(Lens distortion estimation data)

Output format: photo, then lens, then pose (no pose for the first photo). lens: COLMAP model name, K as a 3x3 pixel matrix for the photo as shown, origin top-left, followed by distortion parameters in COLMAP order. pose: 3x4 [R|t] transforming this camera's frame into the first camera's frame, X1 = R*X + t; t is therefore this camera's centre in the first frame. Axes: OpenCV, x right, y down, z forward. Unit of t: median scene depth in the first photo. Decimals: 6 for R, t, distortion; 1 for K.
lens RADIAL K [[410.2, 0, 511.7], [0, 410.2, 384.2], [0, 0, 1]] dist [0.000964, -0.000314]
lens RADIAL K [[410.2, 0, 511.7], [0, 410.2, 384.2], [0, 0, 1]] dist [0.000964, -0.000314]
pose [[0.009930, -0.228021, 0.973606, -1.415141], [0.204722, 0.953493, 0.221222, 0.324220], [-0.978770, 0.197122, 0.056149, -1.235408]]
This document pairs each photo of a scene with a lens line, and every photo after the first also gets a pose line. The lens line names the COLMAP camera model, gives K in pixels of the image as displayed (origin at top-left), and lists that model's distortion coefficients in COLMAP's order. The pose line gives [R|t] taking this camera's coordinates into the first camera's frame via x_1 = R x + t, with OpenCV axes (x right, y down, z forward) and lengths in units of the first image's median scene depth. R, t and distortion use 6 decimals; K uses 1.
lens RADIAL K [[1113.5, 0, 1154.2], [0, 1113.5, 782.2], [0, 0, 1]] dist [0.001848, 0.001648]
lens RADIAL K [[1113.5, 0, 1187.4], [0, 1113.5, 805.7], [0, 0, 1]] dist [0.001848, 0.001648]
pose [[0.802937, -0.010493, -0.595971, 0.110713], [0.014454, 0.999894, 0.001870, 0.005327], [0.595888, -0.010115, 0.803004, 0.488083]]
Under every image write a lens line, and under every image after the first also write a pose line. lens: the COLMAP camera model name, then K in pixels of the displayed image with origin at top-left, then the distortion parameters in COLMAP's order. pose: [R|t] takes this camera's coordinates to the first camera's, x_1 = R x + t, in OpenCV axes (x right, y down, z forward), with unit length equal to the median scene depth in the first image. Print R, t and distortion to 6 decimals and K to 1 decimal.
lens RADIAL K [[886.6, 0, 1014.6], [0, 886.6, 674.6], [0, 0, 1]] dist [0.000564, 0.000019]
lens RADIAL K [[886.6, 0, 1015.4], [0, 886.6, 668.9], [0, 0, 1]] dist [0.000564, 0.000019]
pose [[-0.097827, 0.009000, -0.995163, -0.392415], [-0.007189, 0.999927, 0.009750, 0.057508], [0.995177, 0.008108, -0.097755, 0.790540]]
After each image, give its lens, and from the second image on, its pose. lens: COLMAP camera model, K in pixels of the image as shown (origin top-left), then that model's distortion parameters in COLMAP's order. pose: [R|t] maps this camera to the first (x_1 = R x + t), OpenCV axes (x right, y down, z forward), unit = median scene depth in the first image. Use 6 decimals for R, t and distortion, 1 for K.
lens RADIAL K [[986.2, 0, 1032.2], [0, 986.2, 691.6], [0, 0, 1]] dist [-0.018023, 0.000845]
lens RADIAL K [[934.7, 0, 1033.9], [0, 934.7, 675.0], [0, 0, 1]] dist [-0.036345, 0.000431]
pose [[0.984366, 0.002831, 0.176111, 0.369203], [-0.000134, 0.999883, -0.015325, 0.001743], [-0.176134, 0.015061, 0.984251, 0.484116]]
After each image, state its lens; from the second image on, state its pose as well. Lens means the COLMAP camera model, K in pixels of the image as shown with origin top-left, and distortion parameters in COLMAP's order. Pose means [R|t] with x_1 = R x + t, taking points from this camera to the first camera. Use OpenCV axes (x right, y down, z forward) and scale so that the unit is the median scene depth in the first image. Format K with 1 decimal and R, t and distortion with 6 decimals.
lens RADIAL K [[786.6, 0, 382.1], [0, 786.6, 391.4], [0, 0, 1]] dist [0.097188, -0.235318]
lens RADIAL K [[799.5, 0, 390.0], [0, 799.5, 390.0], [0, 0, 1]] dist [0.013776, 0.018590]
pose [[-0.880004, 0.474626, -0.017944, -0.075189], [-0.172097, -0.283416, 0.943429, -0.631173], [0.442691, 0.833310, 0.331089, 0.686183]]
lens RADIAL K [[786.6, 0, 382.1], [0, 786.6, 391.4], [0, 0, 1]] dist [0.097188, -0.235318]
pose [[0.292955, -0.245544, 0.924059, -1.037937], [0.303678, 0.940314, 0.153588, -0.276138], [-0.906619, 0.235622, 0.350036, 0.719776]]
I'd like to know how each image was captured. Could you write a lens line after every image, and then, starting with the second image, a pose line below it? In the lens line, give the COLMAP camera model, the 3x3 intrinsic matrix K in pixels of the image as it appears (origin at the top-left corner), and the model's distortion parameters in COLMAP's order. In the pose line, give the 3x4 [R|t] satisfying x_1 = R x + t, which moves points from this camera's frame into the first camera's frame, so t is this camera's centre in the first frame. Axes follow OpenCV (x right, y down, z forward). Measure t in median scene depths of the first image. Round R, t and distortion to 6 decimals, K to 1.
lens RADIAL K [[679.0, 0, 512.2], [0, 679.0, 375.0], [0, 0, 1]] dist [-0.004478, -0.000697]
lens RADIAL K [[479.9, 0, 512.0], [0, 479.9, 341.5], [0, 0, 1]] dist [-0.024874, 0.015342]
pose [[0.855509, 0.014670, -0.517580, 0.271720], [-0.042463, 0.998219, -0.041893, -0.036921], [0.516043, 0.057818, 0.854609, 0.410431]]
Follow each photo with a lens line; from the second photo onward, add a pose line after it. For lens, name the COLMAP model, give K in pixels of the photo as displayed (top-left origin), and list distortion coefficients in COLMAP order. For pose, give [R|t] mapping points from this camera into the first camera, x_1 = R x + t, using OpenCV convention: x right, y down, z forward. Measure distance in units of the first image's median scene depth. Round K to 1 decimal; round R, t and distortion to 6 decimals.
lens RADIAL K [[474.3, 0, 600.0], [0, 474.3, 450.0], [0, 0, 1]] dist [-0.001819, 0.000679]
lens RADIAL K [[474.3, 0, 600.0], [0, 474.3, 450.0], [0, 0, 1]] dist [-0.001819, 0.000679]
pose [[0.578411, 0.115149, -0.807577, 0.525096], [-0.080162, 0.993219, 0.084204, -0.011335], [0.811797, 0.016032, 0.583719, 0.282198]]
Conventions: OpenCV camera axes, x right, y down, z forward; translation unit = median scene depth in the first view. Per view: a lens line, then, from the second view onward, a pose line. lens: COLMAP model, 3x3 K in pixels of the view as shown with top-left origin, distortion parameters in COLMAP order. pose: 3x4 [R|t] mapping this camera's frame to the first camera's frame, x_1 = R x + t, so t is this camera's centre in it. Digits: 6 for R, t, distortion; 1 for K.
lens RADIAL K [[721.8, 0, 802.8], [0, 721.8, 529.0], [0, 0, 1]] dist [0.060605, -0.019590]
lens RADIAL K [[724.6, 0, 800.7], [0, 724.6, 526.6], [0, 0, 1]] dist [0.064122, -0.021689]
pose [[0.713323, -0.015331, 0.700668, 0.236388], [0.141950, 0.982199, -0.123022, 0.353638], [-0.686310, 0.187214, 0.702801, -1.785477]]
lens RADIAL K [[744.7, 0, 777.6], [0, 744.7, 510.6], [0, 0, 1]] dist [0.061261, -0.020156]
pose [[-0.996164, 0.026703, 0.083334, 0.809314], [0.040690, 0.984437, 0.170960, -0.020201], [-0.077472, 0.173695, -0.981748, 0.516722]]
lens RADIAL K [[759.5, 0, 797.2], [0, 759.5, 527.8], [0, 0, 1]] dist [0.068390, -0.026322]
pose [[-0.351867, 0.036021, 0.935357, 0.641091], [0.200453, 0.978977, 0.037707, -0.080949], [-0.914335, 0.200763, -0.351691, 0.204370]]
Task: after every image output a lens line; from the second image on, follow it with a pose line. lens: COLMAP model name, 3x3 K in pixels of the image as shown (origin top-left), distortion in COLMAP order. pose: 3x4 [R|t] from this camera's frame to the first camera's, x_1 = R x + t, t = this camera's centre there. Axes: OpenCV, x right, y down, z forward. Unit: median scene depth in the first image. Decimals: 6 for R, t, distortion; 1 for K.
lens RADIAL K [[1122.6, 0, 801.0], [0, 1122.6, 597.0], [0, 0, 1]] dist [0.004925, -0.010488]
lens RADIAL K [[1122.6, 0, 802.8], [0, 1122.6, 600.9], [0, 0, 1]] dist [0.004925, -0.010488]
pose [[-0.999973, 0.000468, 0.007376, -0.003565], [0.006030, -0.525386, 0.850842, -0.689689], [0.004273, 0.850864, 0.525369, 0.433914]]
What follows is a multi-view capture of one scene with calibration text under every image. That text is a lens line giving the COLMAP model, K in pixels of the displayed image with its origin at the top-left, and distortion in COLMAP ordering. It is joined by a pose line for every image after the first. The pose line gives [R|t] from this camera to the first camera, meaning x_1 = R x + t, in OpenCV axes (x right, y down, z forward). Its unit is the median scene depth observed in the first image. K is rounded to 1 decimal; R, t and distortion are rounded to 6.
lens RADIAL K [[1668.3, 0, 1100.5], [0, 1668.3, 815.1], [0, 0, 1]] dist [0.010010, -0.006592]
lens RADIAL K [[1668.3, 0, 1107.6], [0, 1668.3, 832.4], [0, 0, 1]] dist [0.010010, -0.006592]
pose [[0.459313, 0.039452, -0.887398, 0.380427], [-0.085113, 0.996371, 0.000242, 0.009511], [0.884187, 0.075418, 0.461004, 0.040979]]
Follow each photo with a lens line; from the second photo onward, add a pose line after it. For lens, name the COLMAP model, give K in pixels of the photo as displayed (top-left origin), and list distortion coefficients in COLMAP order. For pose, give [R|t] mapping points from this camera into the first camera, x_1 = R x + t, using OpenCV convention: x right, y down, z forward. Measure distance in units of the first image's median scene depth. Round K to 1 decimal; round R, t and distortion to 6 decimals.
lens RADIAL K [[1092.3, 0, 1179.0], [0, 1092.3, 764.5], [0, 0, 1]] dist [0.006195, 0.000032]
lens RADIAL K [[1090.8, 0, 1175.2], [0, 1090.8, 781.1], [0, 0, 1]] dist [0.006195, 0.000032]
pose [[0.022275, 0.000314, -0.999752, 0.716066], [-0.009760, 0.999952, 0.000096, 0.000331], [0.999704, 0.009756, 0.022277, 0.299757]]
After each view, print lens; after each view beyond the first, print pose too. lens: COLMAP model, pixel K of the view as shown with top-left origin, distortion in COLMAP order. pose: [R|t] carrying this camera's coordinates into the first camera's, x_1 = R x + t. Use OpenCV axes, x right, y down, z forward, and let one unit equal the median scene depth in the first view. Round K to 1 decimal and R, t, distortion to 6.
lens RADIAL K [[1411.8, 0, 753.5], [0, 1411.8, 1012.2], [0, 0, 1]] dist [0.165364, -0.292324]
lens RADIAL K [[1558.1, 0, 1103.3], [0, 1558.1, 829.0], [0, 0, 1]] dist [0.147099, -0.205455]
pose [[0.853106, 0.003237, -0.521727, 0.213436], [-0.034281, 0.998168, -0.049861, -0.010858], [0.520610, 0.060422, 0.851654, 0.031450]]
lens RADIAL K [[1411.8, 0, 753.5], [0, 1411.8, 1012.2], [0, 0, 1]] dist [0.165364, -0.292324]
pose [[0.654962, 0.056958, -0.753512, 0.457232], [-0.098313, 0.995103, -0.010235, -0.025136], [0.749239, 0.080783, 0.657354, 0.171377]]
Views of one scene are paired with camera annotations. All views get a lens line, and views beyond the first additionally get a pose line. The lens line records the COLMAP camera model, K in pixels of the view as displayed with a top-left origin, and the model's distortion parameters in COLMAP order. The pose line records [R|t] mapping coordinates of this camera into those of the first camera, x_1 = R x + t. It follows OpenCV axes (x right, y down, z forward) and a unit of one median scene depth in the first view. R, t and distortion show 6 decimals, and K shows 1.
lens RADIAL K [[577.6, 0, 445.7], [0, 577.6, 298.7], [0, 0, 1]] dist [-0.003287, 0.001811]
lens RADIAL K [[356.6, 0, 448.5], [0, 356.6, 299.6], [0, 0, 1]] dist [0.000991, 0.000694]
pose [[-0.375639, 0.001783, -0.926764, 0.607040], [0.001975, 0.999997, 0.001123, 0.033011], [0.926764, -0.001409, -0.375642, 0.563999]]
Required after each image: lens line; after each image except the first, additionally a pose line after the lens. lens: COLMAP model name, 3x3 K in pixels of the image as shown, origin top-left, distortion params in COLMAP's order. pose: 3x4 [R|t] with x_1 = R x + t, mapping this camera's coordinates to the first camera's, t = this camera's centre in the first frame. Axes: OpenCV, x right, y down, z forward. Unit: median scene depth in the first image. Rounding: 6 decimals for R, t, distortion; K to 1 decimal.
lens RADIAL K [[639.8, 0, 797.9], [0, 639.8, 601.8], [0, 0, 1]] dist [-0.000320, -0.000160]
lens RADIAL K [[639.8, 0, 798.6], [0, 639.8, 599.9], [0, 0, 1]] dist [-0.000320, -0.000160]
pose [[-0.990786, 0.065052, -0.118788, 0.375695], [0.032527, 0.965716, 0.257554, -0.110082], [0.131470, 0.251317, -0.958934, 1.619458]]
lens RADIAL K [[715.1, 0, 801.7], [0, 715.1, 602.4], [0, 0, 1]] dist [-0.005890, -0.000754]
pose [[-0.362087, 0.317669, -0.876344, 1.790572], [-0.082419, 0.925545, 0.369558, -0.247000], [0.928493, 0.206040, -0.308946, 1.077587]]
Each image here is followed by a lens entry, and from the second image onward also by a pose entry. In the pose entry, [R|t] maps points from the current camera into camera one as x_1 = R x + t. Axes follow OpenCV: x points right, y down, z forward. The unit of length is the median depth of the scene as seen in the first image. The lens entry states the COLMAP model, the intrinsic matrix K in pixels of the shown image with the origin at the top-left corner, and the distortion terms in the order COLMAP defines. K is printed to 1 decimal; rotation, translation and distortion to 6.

▸ Task to carry out
Retype the lines character for character, starting at the very first line and stopping after the line that contains "0.197122, 0.056149, -1.235408]]".

▸ Written solution
Output format: photo, then lens, then pose (no pose for the first photo). lens: COLMAP model name, K as a 3x3 pixel matrix for the photo as shown, origin top-left, followed by distortion parameters in COLMAP order. pose: 3x4 [R|t] transforming this camera's frame into the first camera's frame, X1 = R*X + t; t is therefore this camera's centre in the first frame. Axes: OpenCV, x right, y down, z forward. Unit of t: median scene depth in the first photo. Decimals: 6 for R, t, distortion; 1 for K.
lens RADIAL K [[410.2, 0, 511.7], [0, 410.2, 384.2], [0, 0, 1]] dist [0.000964, -0.000314]
lens RADIAL K [[410.2, 0, 511.7], [0, 410.2, 384.2], [0, 0, 1]] dist [0.000964, -0.000314]
pose [[0.009930, -0.228021, 0.973606, -1.415141], [0.204722, 0.953493, 0.221222, 0.324220], [-0.978770, 0.197122, 0.056149, -1.235408]]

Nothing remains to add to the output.